[Opening EXCERPTED TEXT section]

Journalists need to understand limitations of surrogate outcomes & progression-free survival

Author(s)
Published on
December 30, 2011

In a BMJ analysis published this week (unfortunately, a subscription is required for full access), Mayo's Dr. Victor Montori and two co-authors wrote that the use of surrogate outcomes to suggest a benefit from medical interventions – instead of "important patient outcomes such as death, quality of life or functional capacity" – was damaging patient care.

Excerpts:

Diabetes care is largely driven by surrogates. Much of the evidence for clinical interventions is based on their effect on surrogate outcomes rather than those that matter to patients such as quality of life or avoidance of vision loss or renal failure. Moreover, because these "hard" end points generally show much smaller responses to interventions than surrogate markers, many of the widely accepted strategies for diabetes may be based on artificially inflated expectations.

Not only are markers given more importance than is justified by the evidence but they also begin to take on an existence of their own as new disease entities. And despite being far from perfect surrogates for outcomes, glucose, lipid, and blood pressure thresholds are used to evaluate quality of healthcare and to influence reimbursements. So clinicians spend time exploring ways of reducing the level of the surrogate, even when the only options are interventions that do not improve, or may even worsen, a patient's outlook.

[Closing EXCERPTED TEXT section]

WHAT TO WORK ON:
1 – Answer these questions about the piece on surrogate outcomes.
(a) Which Mayo physician wrote the BMJ analysis with two co-authors?
(b) Which three important patient outcomes does the analysis name?
(c) Which thresholds are used to evaluate quality of healthcare and to influence reimbursements?
2 – Carry on the piece on surrogate outcomes, picking up right after its final sentence.
The listing after this text comes from a separate source.

[Opening EXTRACTED INFORMATION section]

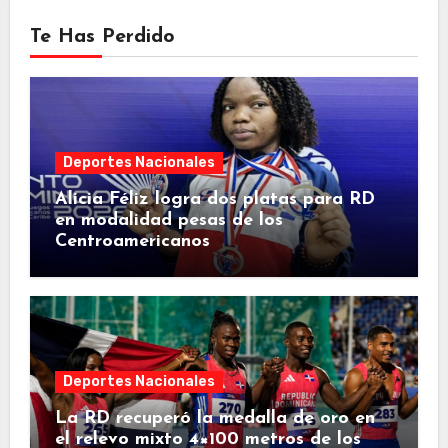
Te Has Perdido
Deportes Nacionales
Alicia Féliz logra dos platas para RD
en modalidad pesas de los
Centroamericanos
Deportes Nacionales
La RD recuperó la medalla de oro en
el relevo mixto 4×100 metros de los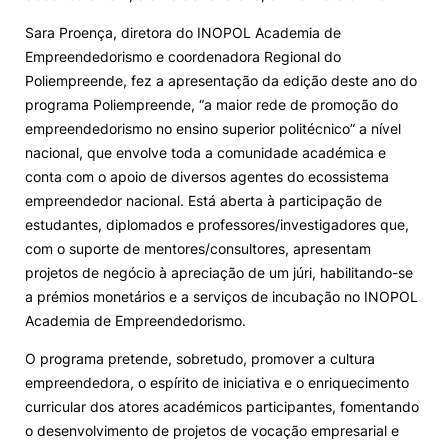
Sara Proença, diretora do INOPOL Academia de
Alumni
Empreendedorismo e coordenadora Regional do
Poliempreende, fez a apresentação da edição deste ano do
Projetos PRR
programa Poliempreende, “a maior rede de promoção do
empreendedorismo no ensino superior politécnico” a nível
Magazine
nacional, que envolve toda a comunidade académica e
conta com o apoio de diversos agentes do ecossistema
empreendedor nacional. Está aberta à participação de
Eventos
estudantes, diplomados e professores/investigadores que,
com o suporte de mentores/consultores, apresentam
projetos de negócio à apreciação de um júri, habilitando-se
©2026 Instituto Politécnico de Coimbra
a prémios monetários e a serviços de incubação no INOPOL
Academia de Empreendedorismo.
nião Europeia
Política de Privacidade e Cookies
Sugestões,
O programa pretende, sobretudo, promover a cultura
ncias
empreendedora, o espírito de iniciativa e o enriquecimento
curricular dos atores académicos participantes, fomentando
o desenvolvimento de projetos de vocação empresarial e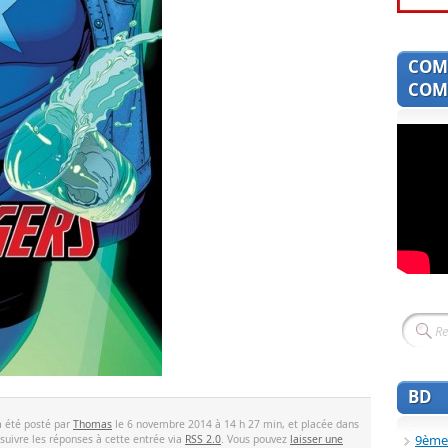
COM
COMI
BD
a été posté par
Thomas
le 6 novembre 2014 à 14 h 27 min, et placée dans
9ème
suivre les réponses à cette entrée via
RSS 2.0
. Vous pouvez
laisser une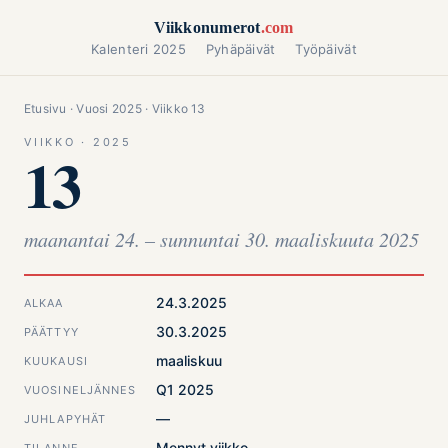
Siirry sisältöön
Viikkonumerot
.com
Kalenteri 2025
Pyhäpäivät
Työpäivät
Etusivu
·
Vuosi 2025
· Viikko 13
VIIKKO · 2025
13
maanantai 24. – sunnuntai 30. maaliskuuta 2025
24.3.2025
ALKAA
30.3.2025
PÄÄTTYY
maaliskuu
KUUKAUSI
Q1 2025
VUOSINELJÄNNES
—
JUHLAPYHÄT
Mennyt viikko
TILANNE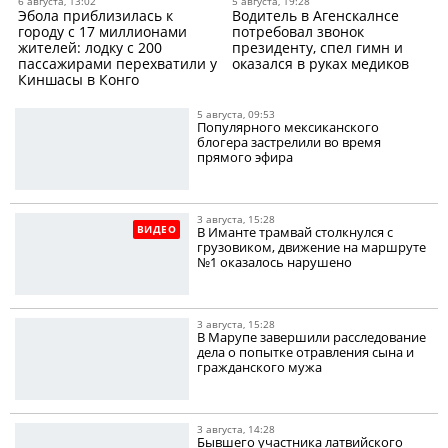
6 августа, 13:02
5 августа, 19:28
Эбола приблизилась к
Водитель в Агенскалнсе
городу с 17 миллионами
потребовал звонок
жителей: лодку с 200
президенту, спел гимн и
пассажирами перехватили у
оказался в руках медиков
Киншасы в Конго
5 августа, 09:53
Популярного мексиканского
блогера застрелили во время
прямого эфира
3 августа, 15:28
ВИДЕО
В Иманте трамвай столкнулся с
грузовиком, движение на маршруте
№1 оказалось нарушено
3 августа, 15:28
В Марупе завершили расследование
дела о попытке отравления сына и
гражданского мужа
3 августа, 14:28
Бывшего участника латвийского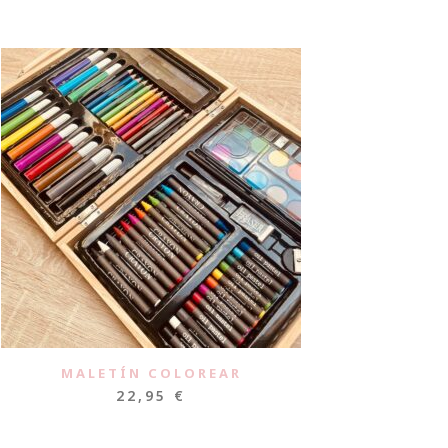
MALETÍN COLOREAR
22,95
€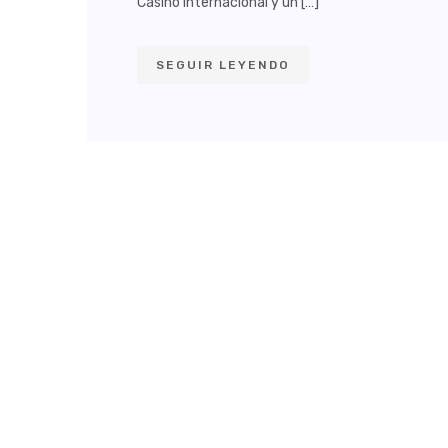
Casino Internacional y un […]
SEGUIR LEYENDO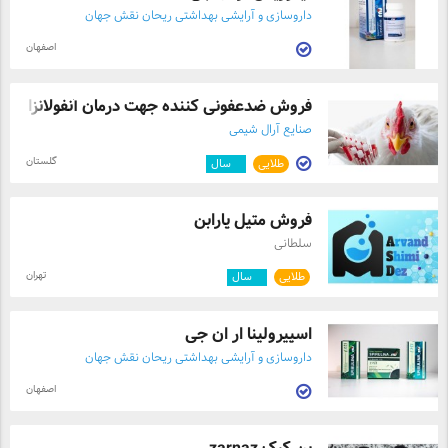
داروسازی و آرایشی بهداشتی ریحان نقش جهان
اصفهان
فروش ضدعفونی کننده جهت درمان آنفولانزا ط ...
صنایع آرال شیمی
گلستان
طلایی
۵
سال
فروش متیل پارابن
سلطانی
تهران
طلایی
۵
سال
اسپیرولینا ار ان جی
داروسازی و آرایشی بهداشتی ریحان نقش جهان
اصفهان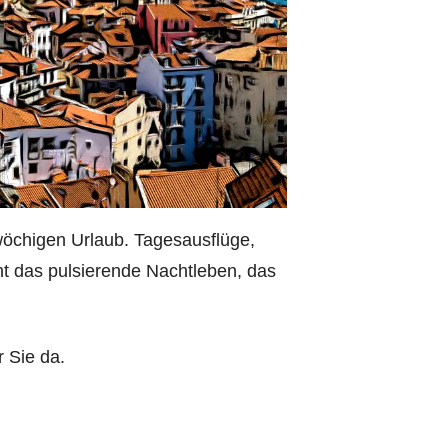
nwöchigen Urlaub. Tagesausflüge,
ht das pulsierende Nachtleben, das
r Sie da.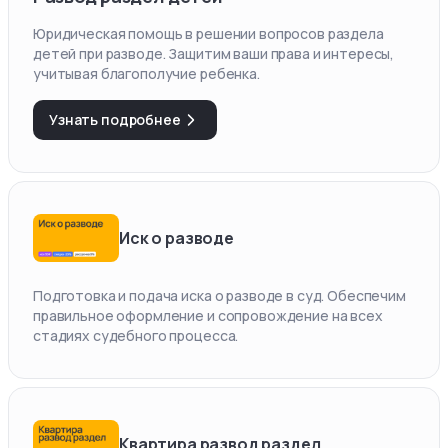
Юридическая помощь в решении вопросов раздела
детей при разводе. Защитим ваши права и интересы,
учитывая благополучие ребенка.
Узнать подробнее
Иск о разводе
Подготовка и подача иска о разводе в суд. Обеспечим
правильное оформление и сопровождение на всех
стадиях судебного процесса.
Квартира развод раздел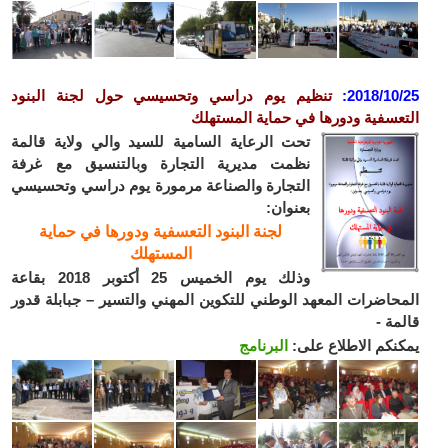
2018/10
:
تنظيم يوم دراسي وتحسيسي حول لجنة البنود
عسفية ودورها في حماية المستهلك
تحت الرعاية السامية للسيد والي ولاية قالمة
نظمت مديرية التجارة وبالتنسيق مع غرفة
التجارة والصناعة مرمورة يوم دراسي وتحسيسي
بعنوان:
لجنة البنود التعسفية ودورها في حماية
المستهلك
وذلك يوم الخميس 25 أكتوبر 2018 بقاعة
حاضرات المعهد الوطني للتكوين المهني والتسير – جبابلة قدور
مة -
نكم الاطلاع على:
البرنامج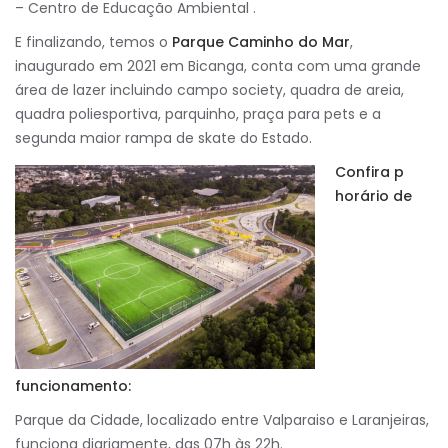
– Centro de Educação Ambiental .
E finalizando, temos o
Parque Caminho do Mar
,
inaugurado em 2021 em Bicanga, conta com uma grande
área de lazer incluindo campo society, quadra de areia,
quadra poliesportiva, parquinho, praça para pets e a
segunda maior rampa de skate do Estado.
Confira p
horário de
funcionamento:
Parque da Cidade, localizado entre Valparaiso e Laranjeiras,
funciona diariamente, das 07h às 22h.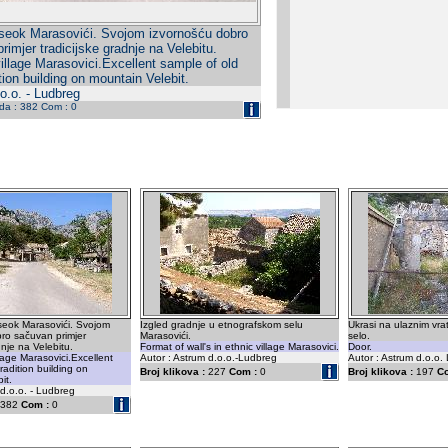
aseok Marasovići. Svojom izvornošću dobro
rimjer tradicijske gradnje na Velebitu.
village Marasovici.Excellent sample of old
ition building on mountain Velebit.
o.o. - Ludbreg
eda : 382 Com : 0
aseok Marasovići. Svojom
Izgled gradnje u etnografskom selu
Ukrasi na ulaznim vra
ro sačuvan primjer
Marasovići.
selo.
dnje na Velebitu.
Format of wall's in ethnic village Marasovici.
Door.
llage Marasovici.Excellent
Autor : Astrum d.o.o.-Ludbreg
Autor : Astrum d.o.o.
radition building on
Broj klikova :
227
Com :
0
Broj klikova :
197
C
it.
 d.o.o. - Ludbreg
382
Com :
0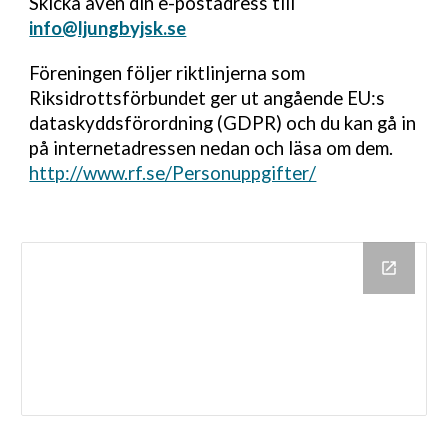
Skicka även din e-postadress till
info@ljungbyjsk.se
Föreningen följer riktlinjerna som
Riksidrottsförbundet ger ut angående EU:s
dataskyddsförordning (GDPR) och du kan gå in
på internetadressen nedan och läsa om dem.
http://www.rf.se/Personuppgifter/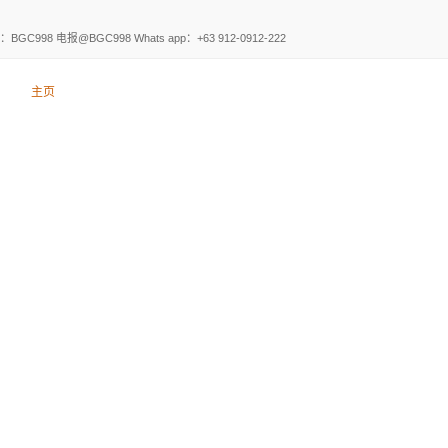
电报@BGC998 Whats app：+63 912-0912-222
主页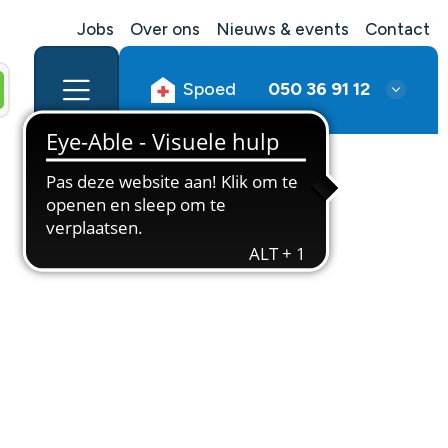
Jobs
Over ons
Nieuws & events
Contact
Spoed
050 36 91 12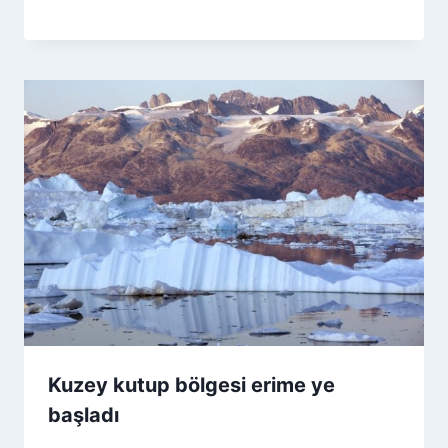
Kuzey kutup bölgesi erime ye
başladı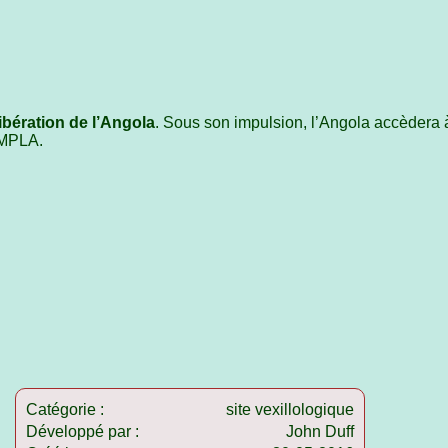
bération de l’Angola
. Sous son impulsion, l’Angola accèdera
 MPLA.
Catégorie :
site vexillologique
Développé par :
John Duff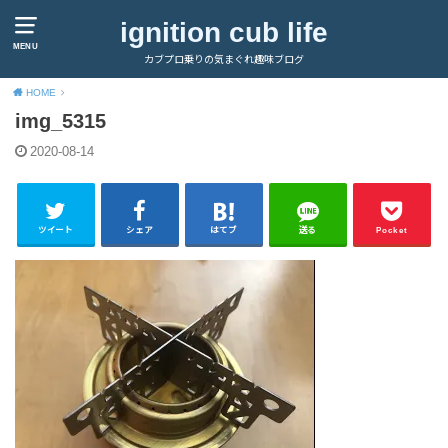
ignition cub life
MENU
カブプロ乗りの気まぐれ趣味ブログ
HOME
img_5315
2020-08-14
ツイート
シェア
はてブ
送る
Pocket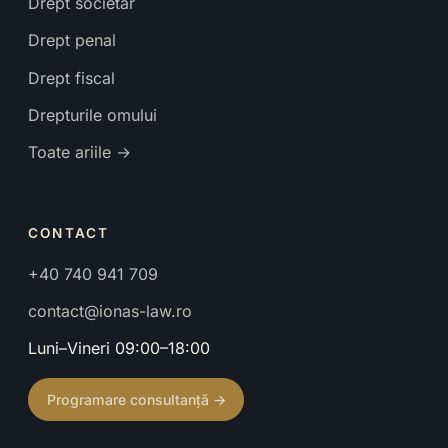
Drept societar
Drept penal
Drept fiscal
Drepturile omului
Toate ariile →
CONTACT
+40 740 941 709
contact@ionas-law.ro
Luni–Vineri 09:00–18:00
Programare consultanță →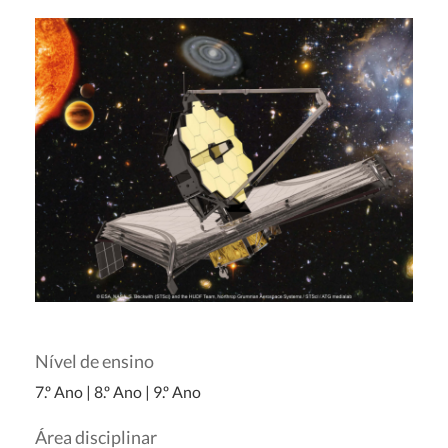
Nível de ensino
7.º Ano
|
8.º Ano
|
9.º Ano
Área disciplinar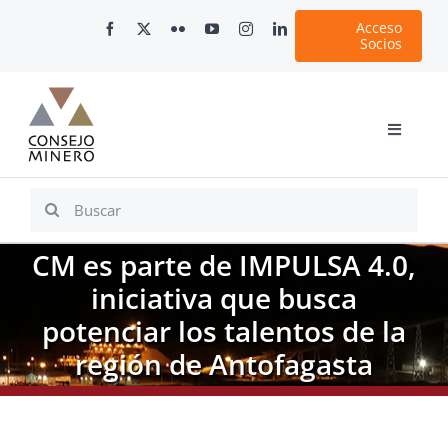
Skip
Acceso
to
Socios
content
Toggle
Navigati
Inicio
Search
for:
Nosotros
CM es parte de IMPULSA 4.0,
Documentos
iniciativa que busca
Minería en Chile
potenciar los talentos de la
Plataformas Digitales
región de Antofagasta
Comunicaciones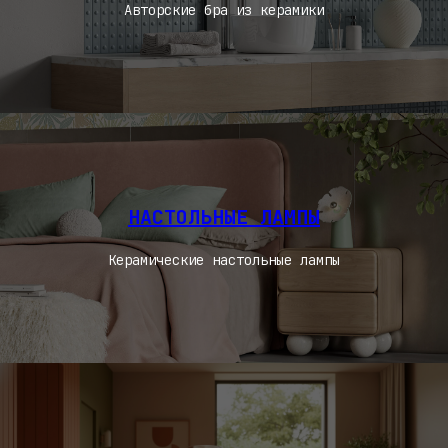
Авторские бра из керамики
НАСТОЛЬНЫЕ ЛАМПЫ
Керамические настольные лампы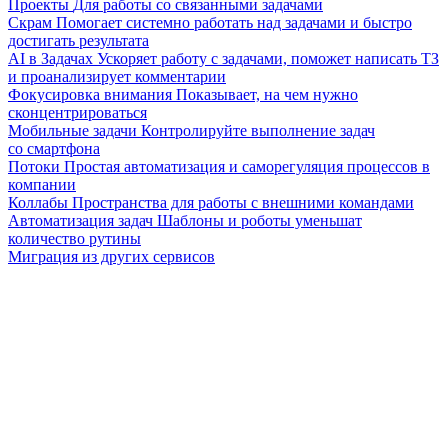
Проекты
Для работы со связанными задачами
Скрам
Помогает системно работать над задачами и быстро
достигать результата
AI в Задачах
Ускоряет работу с задачами, поможет написать ТЗ
и проанализирует комментарии
Фокусировка внимания
Показывает, на чем нужно
сконцентрироваться
Мобильные задачи
Контролируйте выполнение задач
со смартфона
Потоки
Простая автоматизация и саморегуляция процессов в
компании
Коллабы
Пространства для работы с внешними командами
Автоматизация задач
Шаблоны и роботы уменьшат
количество рутины
Миграция из других сервисов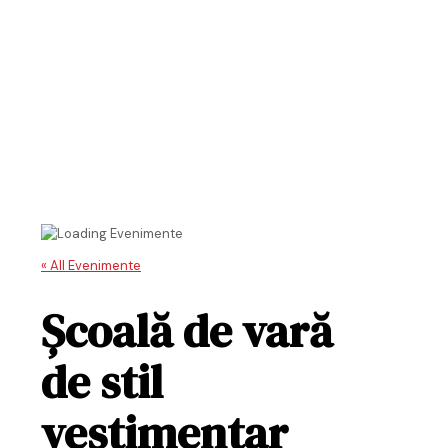
« All Evenimente
Şcoală de vară
de stil
vestimentar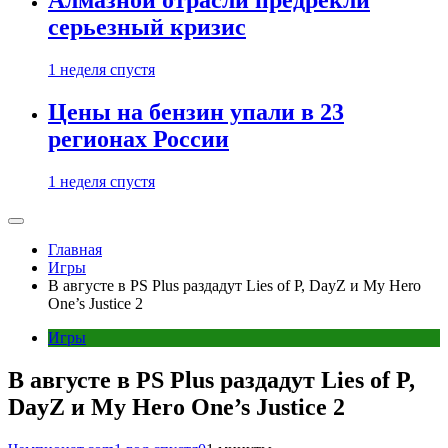
Алмазной отрасли предрекли
серьезный кризис
1 неделя спустя
Цены на бензин упали в 23
регионах России
1 неделя спустя
Главная
Игры
В августе в PS Plus раздадут Lies of P, DayZ и My Hero
One’s Justice 2
Игры
В августе в PS Plus раздадут Lies of P,
DayZ и My Hero One’s Justice 2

[Closing EXTRACTED INFORMATION section]

ANSWERS TO THIS EXERCISE:
1 –
(a) Dr. Victor Montori
(b) Death, quality of life, and functional capacity
(c) Glucose, lipid, and blood pressure thresholds

2 –
The growing trend has been for the focus on surrogates to dominate both research and clinical agendas on non-communicable diseases, with the connivance of public health, professional societies, and drug companies. We argue that the disconnect between surrogate and hard outcomes in terms of degree of benefit or harm, or even its direction, makes it important to review this. Changes are needed in both current criteria for registration of new drugs targeted at reducing risk of complications and current formulas for measuring quality and reimbursing doctors.

These are very important issues for journalists to understand and to report on.

And it's important for consumers to understand that not all claims they hear about supposed benefits of medical interventions have been proven to impact things that really matter in peoples' lives.

It's interesting that just yesterday we commented on 7 stories reporting on the drug Avastin for ovarian cancer – some calling the study results disappointing, others reporting it as real progress. The difference hinged on one's view of progression-free survival as a meaningful outcome.

Such issues are going to be increasingly more important – and our understanding of the underlying evidence will be even more important as we try to grasp which research results really matter.